● Work item: Only one stretch of the records below is wanted: the lines from the one holding "Werdener Werbering" through the one holding "Zentrum 60plus". Return it exactly, both ends included.
※ ※ ※
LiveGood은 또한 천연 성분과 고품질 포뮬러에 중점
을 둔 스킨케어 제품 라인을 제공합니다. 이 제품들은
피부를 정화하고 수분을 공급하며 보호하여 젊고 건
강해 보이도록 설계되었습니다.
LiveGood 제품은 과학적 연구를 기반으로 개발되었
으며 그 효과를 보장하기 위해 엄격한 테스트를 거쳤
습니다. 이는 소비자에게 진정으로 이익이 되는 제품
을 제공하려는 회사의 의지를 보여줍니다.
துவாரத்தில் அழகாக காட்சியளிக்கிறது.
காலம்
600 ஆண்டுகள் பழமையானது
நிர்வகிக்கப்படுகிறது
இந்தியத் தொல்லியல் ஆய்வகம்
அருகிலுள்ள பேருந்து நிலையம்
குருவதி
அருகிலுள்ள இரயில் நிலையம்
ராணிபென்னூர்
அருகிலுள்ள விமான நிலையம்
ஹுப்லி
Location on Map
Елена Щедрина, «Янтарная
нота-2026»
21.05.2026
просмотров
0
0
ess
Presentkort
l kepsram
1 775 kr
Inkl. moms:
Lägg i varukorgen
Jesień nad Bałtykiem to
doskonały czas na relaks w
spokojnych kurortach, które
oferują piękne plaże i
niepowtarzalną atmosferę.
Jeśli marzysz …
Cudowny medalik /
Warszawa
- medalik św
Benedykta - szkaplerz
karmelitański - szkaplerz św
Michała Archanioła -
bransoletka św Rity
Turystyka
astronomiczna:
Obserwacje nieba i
※ ※ ※
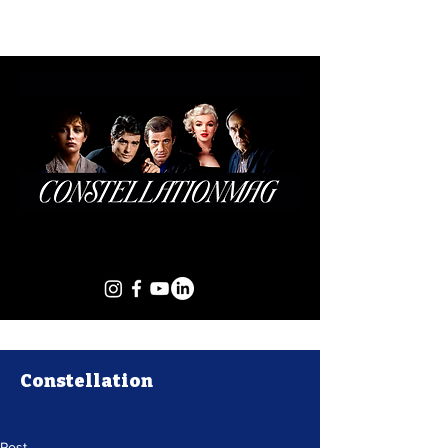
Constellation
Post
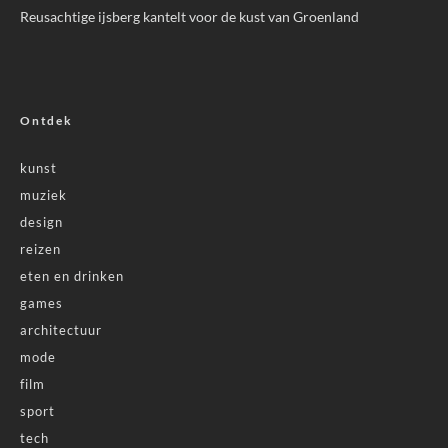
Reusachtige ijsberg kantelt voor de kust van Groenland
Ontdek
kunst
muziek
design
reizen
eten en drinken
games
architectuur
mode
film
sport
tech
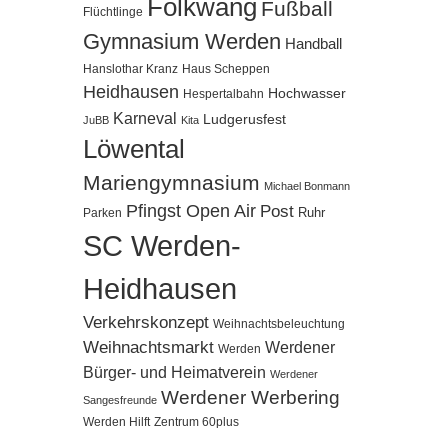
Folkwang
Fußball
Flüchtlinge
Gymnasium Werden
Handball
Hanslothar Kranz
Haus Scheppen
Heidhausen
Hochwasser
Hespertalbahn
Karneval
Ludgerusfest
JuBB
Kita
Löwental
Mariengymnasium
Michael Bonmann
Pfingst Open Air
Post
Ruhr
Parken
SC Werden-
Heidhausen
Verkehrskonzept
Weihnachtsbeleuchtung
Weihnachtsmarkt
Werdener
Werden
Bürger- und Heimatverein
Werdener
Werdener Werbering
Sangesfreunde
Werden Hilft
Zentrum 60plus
※ ※ ※
● Answer for this exercise:
Werdener Werbering
Sangesfreunde
Werden Hilft
Zentrum 60plus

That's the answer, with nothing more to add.